- _The problem_
Print, word for word, every line from the beginning of the listing up to and including the line with "cheap movies. </p>". Pictures are to be excluded.

- _Source records_
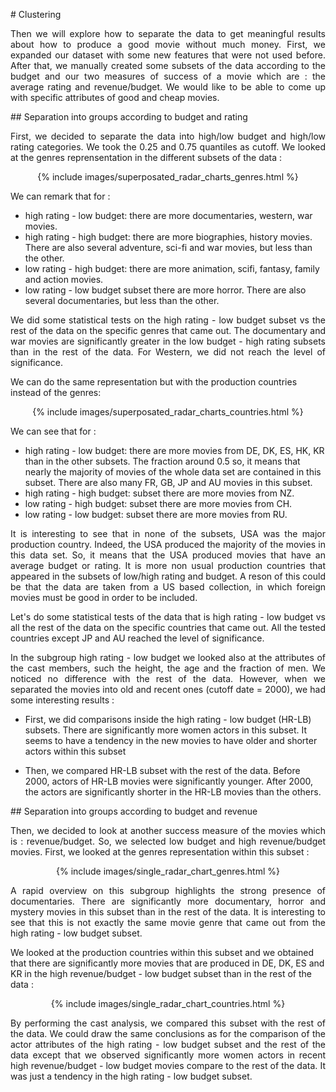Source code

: # Clustering

<p align="justify"> Then we will explore how to separate the data to get meaningful results about how to produce a good movie without much money. First, we expanded our dataset with some new features that were not used before. After that, we manually created some subsets of the data according to the budget and our two measures of success of a movie which are : the average rating and revenue/budget. We would like to be able to come up with specific attributes of good and cheap movies. </p>


## Separation into groups according to budget and rating

<p align="justify"> First, we decided to separate the data into high/low budget and high/low rating categories. We took the 0.25 and 0.75 quantiles as cutoff. We looked at the genres reprensentation in the different subsets of the data : </p>

<center>
  {% include images/superposated_radar_charts_genres.html %}
</center>
  
We can remark that for :

* high rating - low budget:  there are more documentaries, western, war movies.
* high rating - high budget: there are more biographies, history movies. There are also several adventure, sci-fi and war movies, but less than the other.
* low rating - high budget: there are more animation, scifi, fantasy, family and action movies.
* low rating - low budget subset there are more horror. There are also several documentaries, but less than the other.

<p align="justify"> We did some statistical tests on the high rating - low budget subset vs the rest of the data on the specific genres that came out. The documentary and war movies are significantly greater in the low budget - high rating subsets than in the rest of the data. For Western, we did not reach the level of significance. </p>

We can do the same representation but with the production countries instead of the genres:

<center>
  {% include images/superposated_radar_charts_countries.html %}
</center>

We can see that for :

* high rating - low budget: there are more movies from DE, DK, ES, HK, KR than in the other subsets. The fraction around 0.5 so, it means that nearly the majority of movies of the whole data set are contained in this subset. There are also many FR, GB, JP and AU movies in this subset.
* high rating - high budget: subset there are more movies from NZ.
* low rating - high budget: subset there are more movies from CH.
* low rating - low budget: subset there are more movies from RU.

<p align="justify"> It is interesting to see that in none of the subsets, USA was the major production country. Indeed, the USA produced the majority of the movies in this data set. So, it means that the USA produced movies that have an average budget or rating. It is more non usual production countries that appeared in the subsets of low/high rating and budget. A reson of this could be that the data are taken from a US based collection, in which foreign movies must be good in order to be included.</p>

<p align="justify"> Let's do some statistical tests of the data that is high rating - low budget vs all the rest of the data on the specific countries that came out. All the tested countries except JP and AU reached the level of significance. </p>

<p align="justify"> In the subgroup high rating - low budget we looked also at the attributes of the cast members, such the height, the age and the fraction of men. We noticed no difference with the rest of the data. However, when we separated the movies into old and recent ones (cutoff date = 2000), we had some interesting results :</p>

* First, we did comparisons inside the high rating - low budget (HR-LB) subsets. There are significantly more women actors in this subset. It seems to have a tendency in the new movies to have older and shorter actors within this subset

* Then, we compared HR-LB subset with the rest of the data. Before 2000, actors of HR-LB movies were significantly younger. After 2000, the actors are significantly shorter in the HR-LB movies than the others. 


## Separation into groups according to budget and revenue 

<p align="justify"> Then, we decided to look at another success measure of the movies which is : revenue/budget. So, we selected low budget and high revenue/budget movies. First, we looked at the genres representation within this subset : </p>

<center>
  {% include images/single_radar_chart_genres.html %}
</center>
  
<p align="justify"> A rapid overview on this subgroup highlights the strong presence of documentaries. There are significantly more documentary, horror and mystery movies in this subset than in the rest of the data. It is interesting to see that this is not exactly the same movie genre that came out from the high rating - low budget subset. </p>

We looked at the production countries within this subset and we obtained that there are significantly more movies that are produced in DE, DK, ES and KR in the high revenue/budget - low budget subset than in the rest of the data :

<center>
  {% include images/single_radar_chart_countries.html %}
</center>

<p align="justify"> By performing the cast analysis, we compared this subset with the rest of the data. We could draw the same conclusions as for the comparison of the actor attributes of the high rating - low budget subset and the rest of the data except that we observed significantly more women actors in recent high revenue/budget - low budget movies compare to the rest of the data. It was just a tendency in the high rating - low budget subset. </p>
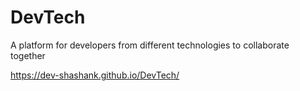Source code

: # DevTech
A platform for developers from different technologies to collaborate together

https://dev-shashank.github.io/DevTech/
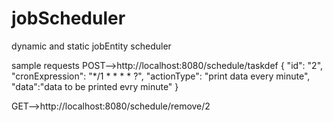 # jobScheduler
dynamic and static jobEntity scheduler

sample requests POST-->http://localhost:8080/schedule/taskdef 
{ "id": "2", "cronExpression": "*/1 * * * * ?", "actionType": "print data every minute", "data":"data to be printed evry minute" }

GET-->http://localhost:8080/schedule/remove/2
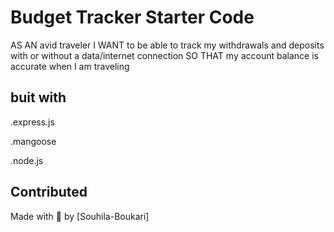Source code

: # Budget Tracker Starter Code
AS AN avid traveler
I WANT to be able to track my withdrawals and deposits with or without a data/internet connection
SO THAT my account balance is accurate when I am traveling 

## buit with 
.express.js

.mangoose

.node.js

## Contributed
Made with 💖 by [Souhila-Boukari]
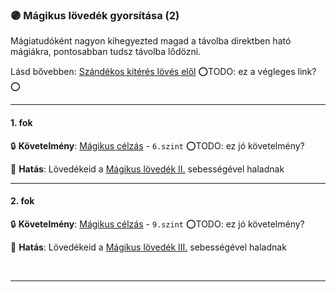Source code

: ### 🟣 Mágikus lövedék gyorsítása (2)

Mágiatudóként nagyon kihegyezted magad a távolba direktben ható mágiákra, pontosabban tudsz távolba lődözni.

Lásd bővebben: [Szándékos kitérés lövés elől](../070_tavolsagi_harc.md#sz%C3%A1nd%C3%A9kos-kit%C3%A9r%C3%A9s-l%C3%B6v%C3%A9s-el%C5%91l) ⭕TODO: ez a végleges link?⭕

---
#### 1. fok

🔒 **Követelmény**: [Mágikus célzás](../kepzettsegek/harcmodor.md) - `6.szint` ⭕TODO: ez jó követelmény?

🌟 **Hatás**: Lövedékeid a [Mágikus lövedék II.](../magia.arkanumok/elemi_magia.md#komplexit%C3%A1s) sebességével haladnak

---
#### 2. fok

🔒 **Követelmény**: [Mágikus célzás](../kepzettsegek/harcmodor.md) - `9.szint` ⭕TODO: ez jó követelmény?

🌟 **Hatás**: Lövedékeid a [Mágikus lövedék III.](../magia.arkanumok/elemi_magia.md#komplexit%C3%A1s) sebességével haladnak

<br />

---
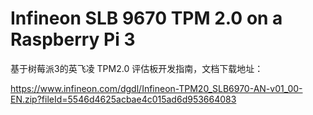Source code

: ﻿# Infineon SLB 9670 TPM 2.0 on a Raspberry Pi 3

基于树莓派3的英飞凌 TPM2.0 评估板开发指南，文档下载地址：

https://www.infineon.com/dgdl/Infineon-TPM20_SLB6970-AN-v01_00-EN.zip?fileId=5546d4625acbae4c015ad6d953664083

- _Output of the exercise_
Source code

: # Clustering

<p align="justify"> Then we will explore how to separate the data to get meaningful results about how to produce a good movie without much money. First, we expanded our dataset with some new features that were not used before. After that, we manually created some subsets of the data according to the budget and our two measures of success of a movie which are : the average rating and revenue/budget. We would like to be able to come up with specific attributes of good and cheap movies. </p>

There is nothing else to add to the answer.